CONSIGNE ÉCRITE A — Reproduisez l'article sur la conférence FfD4 de Séville, tout le passage depuis « Conférence FfD4 à » jusqu'à « luttes sur place. ».
CONSIGNE ÉCRITE B — Poursuivez l'article sur la conférence FfD4 de Séville en reprenant juste après sa dernière phrase.

Conférence FfD4 à Séville : un pas vers un monde plus juste ?
04.07.2025,
Financement du développement
La 4e Conférence internationale des Nations Unies sur le financement du développement (FfD4) s'est tenue à Séville du 30 juin au 3 juillet. Auparavent, les États s'étaient déjà mis d'accord sur une déclaration finale toutefois insuffisante. Des réponses aux innombrables crises n'étaient pas apportés : le Nord réduit ses aides au développement et continue de priver les pays du Sud global de ressources considérables, alors que ces derniers croulent sous le poids de la dette. Mais une société civile combative a exigé sur place des mesures contre les inégalités croissantes. Alliance Sud était présente à Séville et a donné un aperçu des débats et des luttes sur place.
Dernier jour de la conférence
« Nous déclarons ici la faillite de la politique de développement »
Les réponses apportées dans l’Engagement de Séville (Compromiso de Sevilla) à la situation dramatique de la dette dans de nombreux pays sont presque aussi amères qu'une confiture d'oranges andalouse. Lors de l'événement parallèle centré sur le multilatéralisme inclusif et l’architecture de la dette internationale (Inclusive Multilateralism and International Debt Architecture), l'économiste indienne Jayati Ghosh — qui a d’ailleurs préfacé le numéro spécial « Le nouveau deal » de « global », le magazine d’Alliance Sud — l’a rapidement fait comprendre. 2025 avait été prévue comme l'année de la remise de la dette. Cela ne s'est pas concrétisé. Quasiment toutes les revendications des pays surendettés du Sud ont été ignorées lors de la rédaction de la déclaration finale de la conférence. En premier lieu, celles qui demandaient la mise en place d'une convention des Nations Unies sur la dette, qui créerait un cadre pour le désendettement des États. Les intérêts des pays débiteurs et ceux des créanciers du Nord (États, créanciers privés, banques et négociants en matières premières) devaient y être représentés sur un pied d'égalité. Cette revendication principale du Sud global et de la société civile internationale a certes été entendue à Séville, principalement grâce à la société civile, mais elle n'a pas été reprise dans la déclaration finale de la conférence. Les divers projets lancés lors de celle-ci sur la question de la dette se présentent donc comme des maisons sans toit : habitables en soi, mais difficiles d'accès et mal reliées entre elles. Et ce, malgré une situation extrêmement dramatique : selon la CNUCED, l'Agence des Nations Unies pour le commerce et le développement, 68 pays en développement ont de graves problèmes d'endettement. 61 % de la dette totale de ces pays est détenue par des créanciers privés. Les taux d'intérêt que doivent payer les pays en développement sont beaucoup plus élevés qu'aux États-Unis et dans l'UE. Dans 48 pays du Sud global, où vivent 3,3 milliards de personnes, les paiements d'intérêts sont plus élevés que les dépenses consacrées à l'éducation ou à la santé. Le rapport 2025 sur la dette (Schuldenreport 2025) de l'ONG allemande erlassjahr.de, dont la conseillère politique Malina Stutz était assise à côté de Jayati Ghosh sur le podium, révèle des chiffres dramatiques à ce sujet : le Liban consacre 88 % de ses recettes publiques au service de sa dette, l'Angola 56 % et le Sénégal 32 %.

[Lignes tirées d'une collection]
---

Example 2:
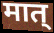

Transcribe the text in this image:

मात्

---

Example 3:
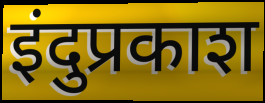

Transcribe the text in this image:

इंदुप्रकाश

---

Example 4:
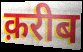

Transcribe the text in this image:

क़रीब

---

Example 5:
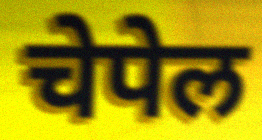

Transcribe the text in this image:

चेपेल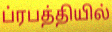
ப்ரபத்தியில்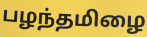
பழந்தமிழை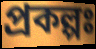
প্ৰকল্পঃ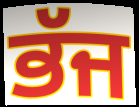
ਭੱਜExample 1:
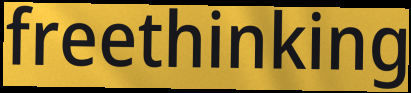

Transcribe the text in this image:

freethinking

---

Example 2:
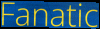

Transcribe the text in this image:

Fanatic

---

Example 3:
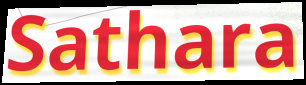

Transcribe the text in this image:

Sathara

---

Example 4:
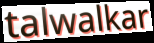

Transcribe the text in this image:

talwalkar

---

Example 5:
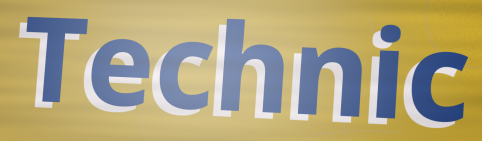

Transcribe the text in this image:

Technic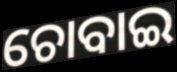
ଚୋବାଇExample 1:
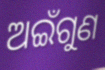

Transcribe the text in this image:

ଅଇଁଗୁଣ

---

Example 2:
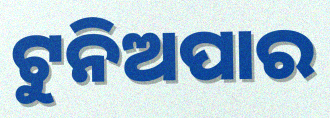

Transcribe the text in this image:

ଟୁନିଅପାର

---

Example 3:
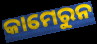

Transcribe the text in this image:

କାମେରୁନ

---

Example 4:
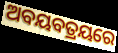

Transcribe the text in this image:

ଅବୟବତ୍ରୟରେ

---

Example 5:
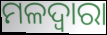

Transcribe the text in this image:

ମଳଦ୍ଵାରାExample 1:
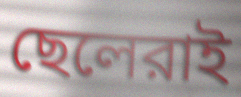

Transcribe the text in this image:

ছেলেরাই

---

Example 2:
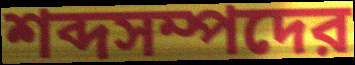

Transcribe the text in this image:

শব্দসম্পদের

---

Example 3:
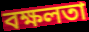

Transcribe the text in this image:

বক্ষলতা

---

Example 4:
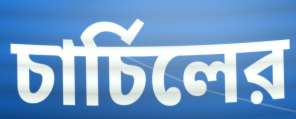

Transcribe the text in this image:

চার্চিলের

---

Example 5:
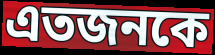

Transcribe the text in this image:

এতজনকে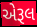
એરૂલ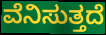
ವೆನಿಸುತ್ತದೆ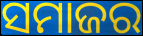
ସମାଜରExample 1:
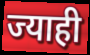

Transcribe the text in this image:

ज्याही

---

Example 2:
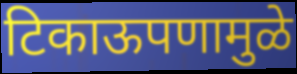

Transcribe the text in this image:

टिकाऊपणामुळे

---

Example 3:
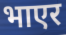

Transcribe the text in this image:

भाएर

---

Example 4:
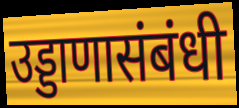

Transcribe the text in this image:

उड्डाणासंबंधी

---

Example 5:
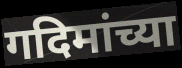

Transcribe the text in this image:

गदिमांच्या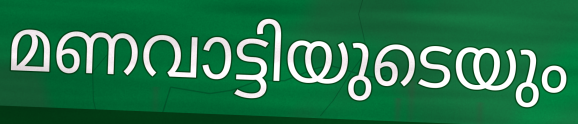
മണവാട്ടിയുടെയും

* * *

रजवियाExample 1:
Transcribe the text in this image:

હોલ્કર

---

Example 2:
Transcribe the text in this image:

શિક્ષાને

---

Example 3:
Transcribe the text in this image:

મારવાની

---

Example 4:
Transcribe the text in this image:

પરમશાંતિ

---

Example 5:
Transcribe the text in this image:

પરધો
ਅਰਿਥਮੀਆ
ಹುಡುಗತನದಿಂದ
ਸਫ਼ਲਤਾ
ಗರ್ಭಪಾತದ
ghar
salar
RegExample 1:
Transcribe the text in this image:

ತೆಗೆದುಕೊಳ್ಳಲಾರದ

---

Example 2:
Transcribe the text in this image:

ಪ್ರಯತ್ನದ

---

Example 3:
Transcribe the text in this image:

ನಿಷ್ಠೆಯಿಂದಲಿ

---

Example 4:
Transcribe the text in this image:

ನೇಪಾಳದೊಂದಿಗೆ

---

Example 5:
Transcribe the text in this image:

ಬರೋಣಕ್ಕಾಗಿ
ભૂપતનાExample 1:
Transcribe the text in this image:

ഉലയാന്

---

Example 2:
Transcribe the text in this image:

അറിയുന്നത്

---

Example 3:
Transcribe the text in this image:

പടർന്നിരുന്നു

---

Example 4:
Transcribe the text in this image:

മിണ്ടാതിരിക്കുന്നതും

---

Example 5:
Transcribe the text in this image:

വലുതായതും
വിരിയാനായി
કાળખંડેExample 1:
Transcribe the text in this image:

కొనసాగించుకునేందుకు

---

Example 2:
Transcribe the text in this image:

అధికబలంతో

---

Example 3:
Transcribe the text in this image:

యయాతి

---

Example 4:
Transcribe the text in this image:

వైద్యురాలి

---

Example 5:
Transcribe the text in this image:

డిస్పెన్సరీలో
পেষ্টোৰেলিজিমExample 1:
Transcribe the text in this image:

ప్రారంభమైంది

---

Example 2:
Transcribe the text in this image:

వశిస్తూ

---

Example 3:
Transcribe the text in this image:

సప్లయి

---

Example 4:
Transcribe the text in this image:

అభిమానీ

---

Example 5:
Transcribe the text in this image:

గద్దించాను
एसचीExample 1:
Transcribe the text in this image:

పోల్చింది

RÉPONSE A —
Conférence FfD4 à Séville : un pas vers un monde plus juste ?
04.07.2025,
Financement du développement
La 4e Conférence internationale des Nations Unies sur le financement du développement (FfD4) s'est tenue à Séville du 30 juin au 3 juillet. Auparavent, les États s'étaient déjà mis d'accord sur une déclaration finale toutefois insuffisante. Des réponses aux innombrables crises n'étaient pas apportés : le Nord réduit ses aides au développement et continue de priver les pays du Sud global de ressources considérables, alors que ces derniers croulent sous le poids de la dette. Mais une société civile combative a exigé sur place des mesures contre les inégalités croissantes. Alliance Sud était présente à Séville et a donné un aperçu des débats et des luttes sur place.

RÉPONSE B —
Jayati Ghosh a formulé cinq points qui seraient essentiels pour une bonne politique de la dette :
Les négociations sur l'allègement ou l'annulation de la dette devraient être clairement limitées dans le temps, à savoir trois à six mois, et reposer sur l'égalité de traitement des deux parties.
Pendant cette période, un moratoire sur les paiements est nécessaire, ce qui signifie que le débiteur ne rembourse ni les intérêts ni les parts de la dette au créancier.
Les annulations de dette ne doivent plus être utilisées pour renflouer des créanciers privés. C'est ce qui se produit lorsque les créanciers publics remboursent les créanciers privés.
Les États ne devraient plus être contraints de prendre des mesures d'austérité drastiques dans le cadre des procédures de désendettement, comme c'est le cas aujourd'hui sous le régime du Fonds monétaire international (FMI). Au contraire, le désendettement devrait s'accompagner d’énergiques programmes de croissance économique.
Les pays surendettés doivent conserver leur accès au marché des capitaux. Le fait que ce soient précisément les pays qui connaissent déjà d'énormes problèmes de liquidités qui soient totalement exclus du marché des capitaux aggrave encore les inégalités extrêmes sur ce dernier.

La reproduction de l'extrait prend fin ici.